Source material section start
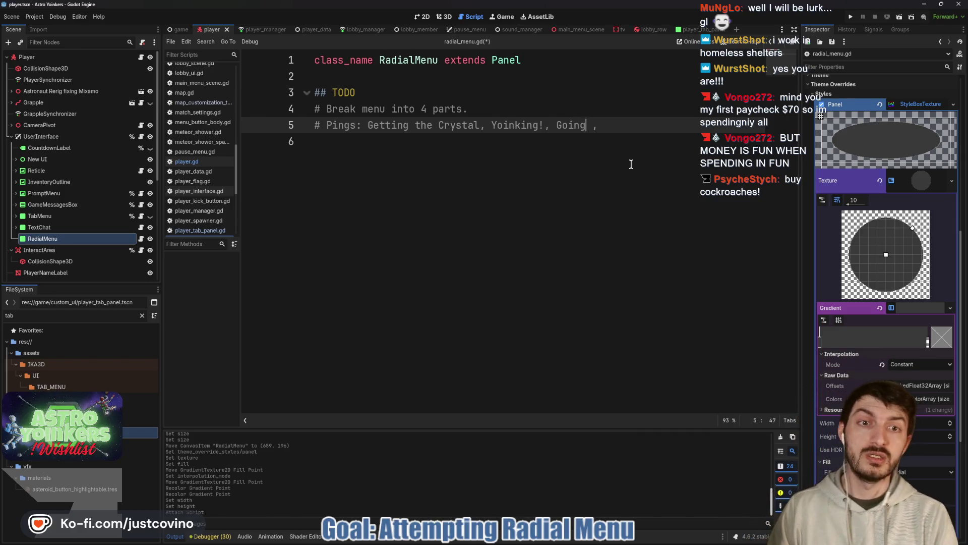
Step: Replace 'Going' with 'Fall Back!', add 'GET YOINKED!', and delete 'Yoinking!' from line 5
{"action": "key", "text": "BackSpace"}
{"action": "key", "text": "BackSpace"}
Source material section end
■ Goal of the exercise
Output all data exactly, omitting images.

■ Exercise result
Step: Replace 'Going' with 'Fall Back!', add 'GET YOINKED!', and delete 'Yoinking!' from line 5
{"action": "key", "text": "BackSpace"}
{"action": "key", "text": "BackSpace"}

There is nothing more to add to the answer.